Word Break II
Given a non-empty string s and a dictionary wordDict containing a list of non-empty words, add spaces in s to construct a sentence where each word is a valid dictionary word. Return all such possible sentences.
Note:
- The same word in the dictionary may be reused multiple times in the segmentation.

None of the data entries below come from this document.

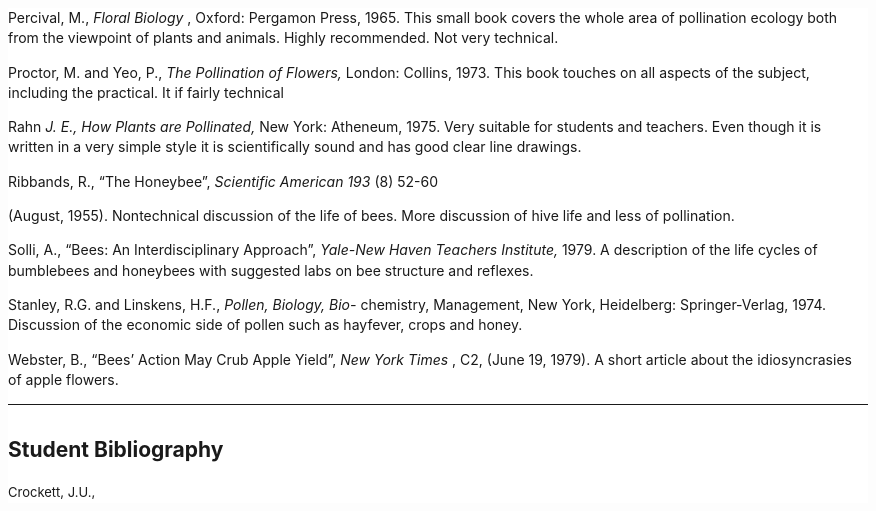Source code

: Percival, M.,
<i>
Floral Biology
</i>
, Oxford: Pergamon Press, 1965. This small book covers the whole area of pollination ecology both from the viewpoint of plants and animals. Highly recommended. Not very technical.
</p>
<p>
Proctor, M. and Yeo, P.,
<i>
The Pollination of Flowers,
</i>
London: Collins, 1973. This book touches on all aspects of the subject, including the practical. It if fairly technical
</p>
<p>
Rahn
<i>
J. E., How Plants are Pollinated,
</i>
New York: Atheneum, 1975. Very suitable for students and teachers. Even though it is written in a very simple style it is scientifically sound and has good clear line drawings.
</p>
<p>
Ribbands, R., “The Honeybee”,
<i>
Scientific American 193
</i>
(8) 52-60
</p>
<p>
(August, 1955). Nontechnical discussion of the life of bees. More discussion of hive life and less of pollination.
</p>
<p>
Solli, A., “Bees: An Interdisciplinary Approach”,
<i>
Yale-New Haven Teachers Institute,
</i>
1979. A description of the life cycles of bumblebees and honeybees with suggested labs on bee structure and reflexes.
</p>
<p>
Stanley, R.G. and Linskens, H.F.,
<i>
Pollen, Biology, Bio-
</i>
chemistry, Management, New York, Heidelberg: Springer-Verlag, 1974. Discussion of the economic side of pollen such as hayfever, crops and honey.
</p>
<p>
Webster, B., “Bees’ Action May Crub Apple Yield”,
<i>
New York Times
</i>
, C2, (June 19, 1979). A short article about the idiosyncrasies of apple flowers.
</p>
</font>
<hr/>
<h2>
Student Bibliography
</h2>
<font size="-1">
Crockett, J.U.,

- You may assume the dictionary does not contain duplicate words.
Example 1:
Input: s = "catsanddog" wordDict =["cat", "cats", "and", "sand", "dog"]Output:[ "cats and dog", "cat sand dog" ]
Example 2:
Input: s = "pineapplepenapple" wordDict = ["apple", "pen", "applepen", "pine", "pineapple"] Output: [ "pine apple pen apple", "pineapple pen apple", "pine applepen apple" ] Explanation: Note that you are allowed to reuse a dictionary word.
Example 3:
Input: s = "catsandog" wordDict = ["cats", "dog", "sand", "and", "cat"] Output: []
class Solution {
public:
unordered_map<string,vector<string> > dp;
vector<string> wordBreak(string s, vector<string>& wordDict) {
if(dp.find(s)!=dp.end())return dp[s];
vector<string> ans;
for(auto st:wordDict)
{
if(s.substr(0,st.size())==st)
{
if(st.size()==s.size())
{
ans.push_back(st);
}else{
vector<string> tmp =wordBreak(s.substr(st.size(),s.size()-st.size()),wordDict);
for(auto t:tmp)
ans.push_back(st+" "+t);
}
}
}
dp[s]=ans;
return ans;
}
};